Der Vorteil schrumpft, je kälter es draußen wird, weil dann weniger Wärme zum Verlagern da ist. Trotzdem ist die Wärmepumpe die eine Ausstattungsoption, die sich im Winterbetrieb unmittelbar in Reichweite auszahlt. Beim Gebrauchtkauf lohnt der Blick in die Ausstattungsliste - bei vielen Modellen war sie jahrelang ein Aufpreisextra und ist nicht nachrüstbar.

Energie sparen im Winter

  • Sitz- und Lenkradheizung: Effizienter als die Innenraumheizung
  • Vorheizen am Ladekabel: Heize das Auto vor der Fahrt, während es noch am Strom hängt
  • Wärmepumpe: Falls dein Auto eine hat, ist Heizen effizienter
  • Eco-Modus: Reduziert Heizleistung und spart Reichweite

Was in Österreich dazukommt

Zwei Besonderheiten treffen hier stärker zu als im Flachland. Erstens die Höhenlage: Auf dem Weg über einen Pass verbraucht das Auto auf der Bergfahrt deutlich mehr, holt aber auf der Talfahrt durch Rekuperation einen Teil zurück - bei kalter Batterie allerdings weniger, weil das Batteriemanagement die Rekuperationsleistung ebenso drosselt wie die Ladeleistung. Wer im Winter mit voller Batterie einen Pass hinunterfährt, hat zusätzlich das Problem, dass gar kein Platz zum Rekuperieren ist. Die Bremse übernimmt dann mehr Arbeit als gewohnt.

Zweitens die Ladeinfrastruktur in Tourismusregionen: In Tirol sind 16,8 % der Ladestationen Schnelllader, in Salzburg 19,7 % - deutlich weniger als in Oberösterreich mit 32 %. In den Skigebieten wird überwiegend über Nacht an AC-Säulen geladen, was im Winter sogar günstig ist: Eine lange Standzeit gleicht die niedrigere Ladeleistung bei Kälte mühelos aus.

Fazit

Der Winter kostet 20 bis 30 % Reichweite, und der größte Einzelposten ist die Heizung, nicht die Batterie. Das erklärt, warum im Test zwischen dem besten und dem schlechtesten Fahrzeug fast 50 % Verbrauchsunterschied lagen: Wo die Heizung effizient arbeitet, fällt der Wintereinbruch moderat aus.

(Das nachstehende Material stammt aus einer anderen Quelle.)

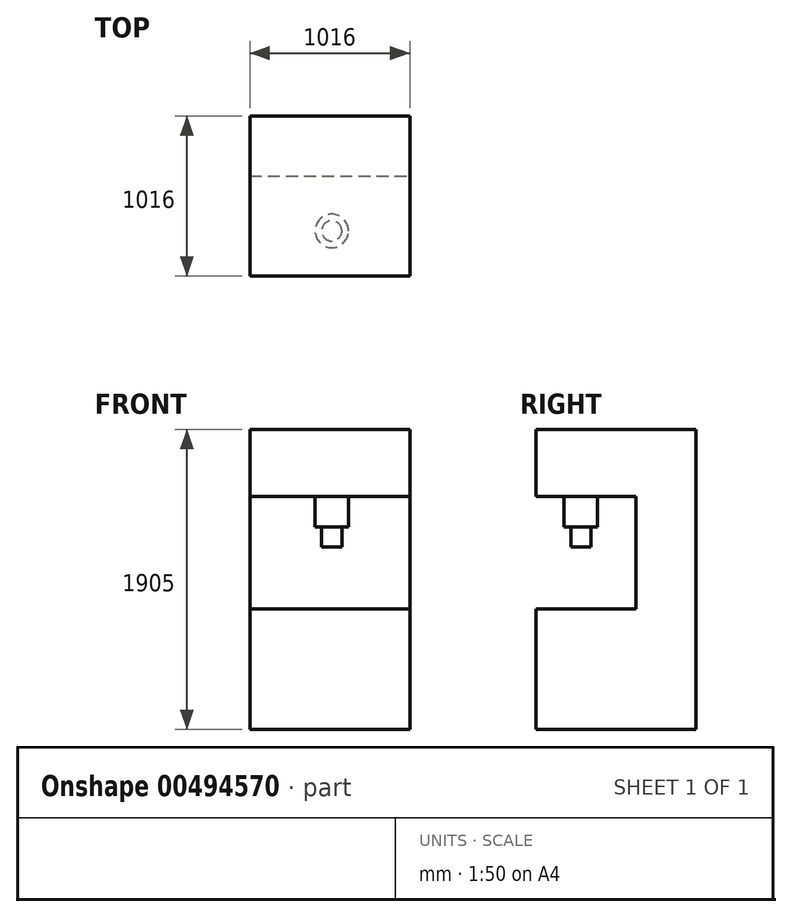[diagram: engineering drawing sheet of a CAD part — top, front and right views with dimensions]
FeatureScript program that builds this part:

Praktisch lässt sich der Verlust auf zwei Wegen begrenzen. Vorheizen am Kabel verlagert die teuerste Energie aus der Batterie ins Stromnetz. Und Vorkonditionierung vor dem Schnellladestopp verhindert, dass aus 25 Minuten Ladezeit eine Stunde wird - dazu muss die Ladesäule allerdings im Fahrzeug-Navi eingegeben sein, nicht nur in einer Karten-App. Wer beides nutzt, merkt vom Winter vor allem eines: dass er häufiger lädt.

Stand: August 2026. Verbrauchs- und Reichweitenwerte nach dem Winter-Reichweitentest von ÖAMTC und ADAC mit 25 Fahrzeugen bei 0 Grad, Verteilung der Schnelllader nach dem Ladestellenverzeichnis der E-Control.